Not bad, if not a little too over-focused on the Jewish-Catholic supposed conundrum at the beginning of the article.
I like this quote:
Alfred Kazin, among other critics, took the harsh view, characterizing Salinger's audience as "the vast number who have been released by our society to think of themselves as endlessly sensitive, spiritually alone, [and] gifted, and whose suffering lies in the narrowing of their consciousness to themselves."
Sure you have to agree, if the audience forever stays 16 years old and never matures. I would say many critics like Kazin, then or now, don't get it because......they've grown up!

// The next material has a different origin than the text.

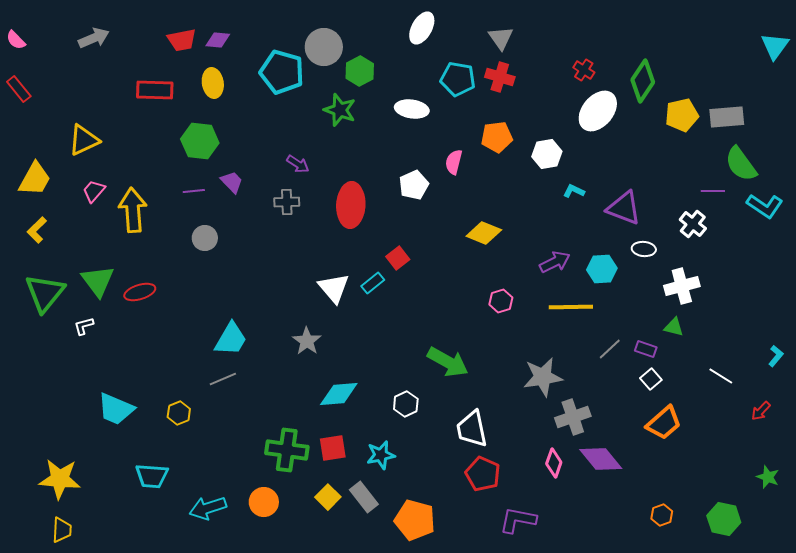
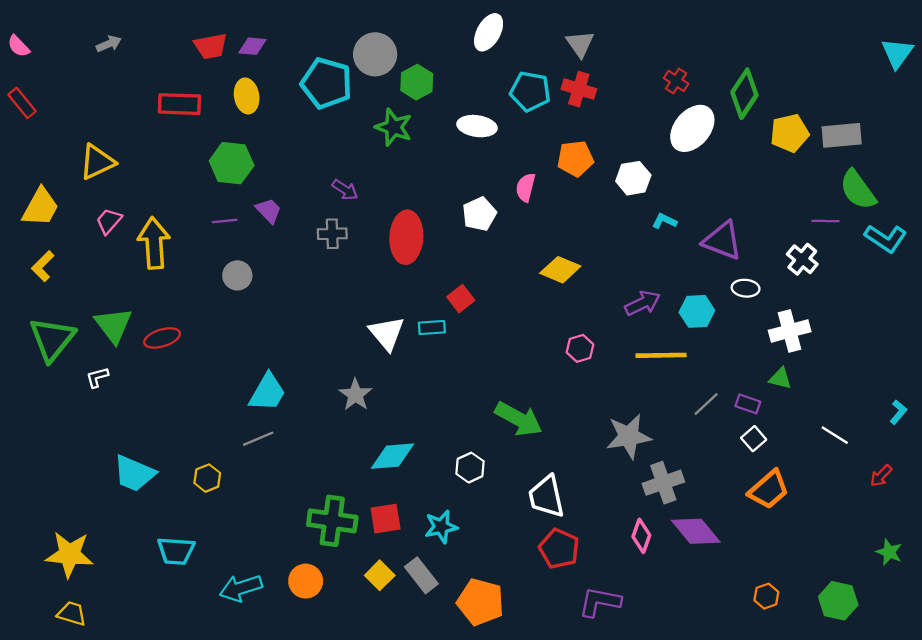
gray arrow: (94, 38) -> (109, 44), size x0.7
cyan rectangle: (373, 283) -> (432, 328), turned 35
yellow trapezoid: (62, 530) -> (72, 613), turned -76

Gish's son had it right. But I wouldn't classify Holden and his story a pure fantasy. There is some truth and reality there for some, and you can "get away with it."
You're probably right.
Funny you should mention this, because this week there was an article in the Plain Dealer about the closest thing this generation has to Salinger, Bill Watterson, the guy who wrote the Calvin and Hobbes comic strip. He loathes (his word) publicity, and the PD did an email interview with him that they stated as far as they could see, it was the first interview he had done in 20 years. Watterson never licensed any products with Calvin and Hobbes. No stuffed animals, coffee mugs, T shirts, anything with Calvin on it is technically trademark infringement. Here is the interview, and here is a short retrospective of the strip by fans.
Watterson lives here in Cleveland, in a beautiful, somewhat secluded (surprise) suburb called Chagrin Falls. In the town square, there is an independent bookstore named The Fireside Bookshop. They are a quality outfit, and have great customer service, they've managed to do very well against the big chains of the world. What Bill Watterson once would do for them is put a personal message in some of the Calvin and Hobbes volumes, so they could sell them for a few extra dollars. He did this until one of the books showed up on ebay, and he wouldn't do it anymore.
My point to all of this is hey, if you do not want publicity, fantastic. The sign on the door of my house says forget the dog, beware the owner. However, Salinger could have been a little more gracious about it, Watterson does that pretty well.